Сделав правой рукой неопределенный жест, он сунул под мышку толстый портфель и спросил тихонько:
– Ты матери не говорил об этом? Нет? И не говори, прошу. Они и без этого не очень любят друг друга. Я – пошел.
Но как только он исчез – исчезла и радость Клима, ее погасило сознание, что он поступил нехорошо, сказав Варавке о дочери. Тогда он, вообще не способный на быстрые решения, пошел наверх, шагая через две ступени.

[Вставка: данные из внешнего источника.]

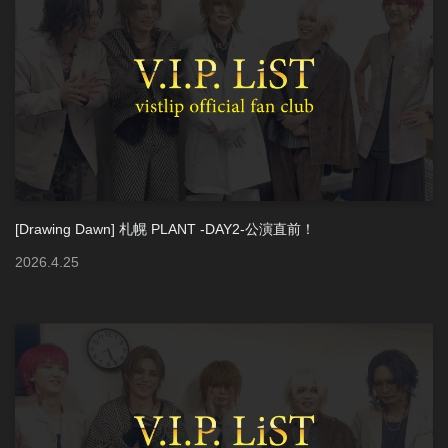
[Drawing Dawn] 札幌 PLANT -DAY2-公演直前！
2026
.
4
.
25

Лидия, непричесанная, в оранжевом халатике, в туфлях на босую ногу, сидела в углу дивана с тетрадью нот в руках. Не спеша прикрыв голые ноги полою халата, она, неласково глядя на Клима, спросила:
– Что случилось? Почему у тебя такое лицо? Он присел на край дивана и сразу, как будто опасаясь, что не скажет того, что хочет, сказал:
– Прости меня, но я нечаянно проговорился... Лидия, бросив ноты на колени себе, остановила его:
– Знаю. Я так и думала, что скажешь отцу. Я, может быть, для того и просила тебя не говорить, чтоб испытать: скажешь ли? Но я вчера сама сказала ему. Ты – опоздал.
И в голосе ее и в глазах было нечто глубоко обидное. Клим молчал, чувствуя, что его раздувает злость, а девушка недоуменно, печально говорила:
– Не понимаю я тебя. Ты кажешься порядочным, но... как-то все прыгаешь к плохому. Что это значит?